[Collected data]
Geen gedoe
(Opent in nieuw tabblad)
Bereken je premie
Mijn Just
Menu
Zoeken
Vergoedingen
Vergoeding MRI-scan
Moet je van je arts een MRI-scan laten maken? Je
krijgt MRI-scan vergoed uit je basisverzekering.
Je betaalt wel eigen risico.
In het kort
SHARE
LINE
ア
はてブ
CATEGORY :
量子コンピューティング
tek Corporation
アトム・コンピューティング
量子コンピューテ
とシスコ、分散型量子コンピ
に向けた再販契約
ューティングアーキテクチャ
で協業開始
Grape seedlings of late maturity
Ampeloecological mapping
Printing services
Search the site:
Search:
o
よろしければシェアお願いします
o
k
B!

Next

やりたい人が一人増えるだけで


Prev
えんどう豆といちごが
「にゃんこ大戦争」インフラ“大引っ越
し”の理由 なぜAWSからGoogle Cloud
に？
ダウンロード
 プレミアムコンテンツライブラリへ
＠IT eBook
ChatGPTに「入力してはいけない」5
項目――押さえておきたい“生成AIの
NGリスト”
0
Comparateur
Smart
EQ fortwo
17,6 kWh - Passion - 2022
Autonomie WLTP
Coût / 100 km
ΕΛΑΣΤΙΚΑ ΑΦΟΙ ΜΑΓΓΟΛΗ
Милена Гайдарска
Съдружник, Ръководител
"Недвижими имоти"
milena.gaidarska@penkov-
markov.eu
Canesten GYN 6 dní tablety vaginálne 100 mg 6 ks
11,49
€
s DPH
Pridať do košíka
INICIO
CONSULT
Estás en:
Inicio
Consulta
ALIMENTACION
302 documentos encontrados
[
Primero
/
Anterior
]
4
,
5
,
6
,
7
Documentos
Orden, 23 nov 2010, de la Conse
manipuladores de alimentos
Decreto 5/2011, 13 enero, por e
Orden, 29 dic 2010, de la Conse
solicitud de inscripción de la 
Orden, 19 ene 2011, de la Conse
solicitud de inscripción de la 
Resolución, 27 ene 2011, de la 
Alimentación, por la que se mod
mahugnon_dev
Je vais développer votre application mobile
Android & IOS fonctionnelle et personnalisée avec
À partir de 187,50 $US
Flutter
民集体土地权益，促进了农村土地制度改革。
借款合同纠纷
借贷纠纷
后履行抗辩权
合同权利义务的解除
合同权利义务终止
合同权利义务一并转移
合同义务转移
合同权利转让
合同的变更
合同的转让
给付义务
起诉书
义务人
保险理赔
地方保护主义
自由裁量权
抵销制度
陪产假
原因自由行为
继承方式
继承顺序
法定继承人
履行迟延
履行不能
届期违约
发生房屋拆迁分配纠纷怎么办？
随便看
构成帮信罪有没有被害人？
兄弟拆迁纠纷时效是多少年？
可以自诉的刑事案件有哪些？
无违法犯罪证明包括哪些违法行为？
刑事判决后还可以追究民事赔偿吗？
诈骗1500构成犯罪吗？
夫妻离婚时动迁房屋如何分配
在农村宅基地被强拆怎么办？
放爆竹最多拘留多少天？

• _WORK ORDER_: Exactly as they appear above, set down all of the records once more.

• _RESULT OF THIS TASK_:
Geen gedoe
(Opent in nieuw tabblad)
Bereken je premie
Mijn Just
Menu
Zoeken
Vergoedingen
Vergoeding MRI-scan
Moet je van je arts een MRI-scan laten maken? Je
krijgt MRI-scan vergoed uit je basisverzekering.
Je betaalt wel eigen risico.
In het kort
SHARE
LINE
ア
はてブ
CATEGORY :
量子コンピューティング
tek Corporation
アトム・コンピューティング
量子コンピューテ
とシスコ、分散型量子コンピ
に向けた再販契約
ューティングアーキテクチャ
で協業開始
Grape seedlings of late maturity
Ampeloecological mapping
Printing services
Search the site:
Search:
o
よろしければシェアお願いします
o
k
B!

Next

やりたい人が一人増えるだけで


Prev
えんどう豆といちごが
「にゃんこ大戦争」インフラ“大引っ越
し”の理由 なぜAWSからGoogle Cloud
に？
ダウンロード
 プレミアムコンテンツライブラリへ
＠IT eBook
ChatGPTに「入力してはいけない」5
項目――押さえておきたい“生成AIの
NGリスト”
0
Comparateur
Smart
EQ fortwo
17,6 kWh - Passion - 2022
Autonomie WLTP
Coût / 100 km
ΕΛΑΣΤΙΚΑ ΑΦΟΙ ΜΑΓΓΟΛΗ
Милена Гайдарска
Съдружник, Ръководител
"Недвижими имоти"
milena.gaidarska@penkov-
markov.eu
Canesten GYN 6 dní tablety vaginálne 100 mg 6 ks
11,49
€
s DPH
Pridať do košíka
INICIO
CONSULT
Estás en:
Inicio
Consulta
ALIMENTACION
302 documentos encontrados
[
Primero
/
Anterior
]
4
,
5
,
6
,
7
Documentos
Orden, 23 nov 2010, de la Conse
manipuladores de alimentos
Decreto 5/2011, 13 enero, por e
Orden, 29 dic 2010, de la Conse
solicitud de inscripción de la 
Orden, 19 ene 2011, de la Conse
solicitud de inscripción de la 
Resolución, 27 ene 2011, de la 
Alimentación, por la que se mod
mahugnon_dev
Je vais développer votre application mobile
Android & IOS fonctionnelle et personnalisée avec
À partir de 187,50 $US
Flutter
民集体土地权益，促进了农村土地制度改革。
借款合同纠纷
借贷纠纷
后履行抗辩权
合同权利义务的解除
合同权利义务终止
合同权利义务一并转移
合同义务转移
合同权利转让
合同的变更
合同的转让
给付义务
起诉书
义务人
保险理赔
地方保护主义
自由裁量权
抵销制度
陪产假
原因自由行为
继承方式
继承顺序
法定继承人
履行迟延
履行不能
届期违约
发生房屋拆迁分配纠纷怎么办？
随便看
构成帮信罪有没有被害人？
兄弟拆迁纠纷时效是多少年？
可以自诉的刑事案件有哪些？
无违法犯罪证明包括哪些违法行为？
刑事判决后还可以追究民事赔偿吗？
诈骗1500构成犯罪吗？
夫妻离婚时动迁房屋如何分配
在农村宅基地被强拆怎么办？
放爆竹最多拘留多少天？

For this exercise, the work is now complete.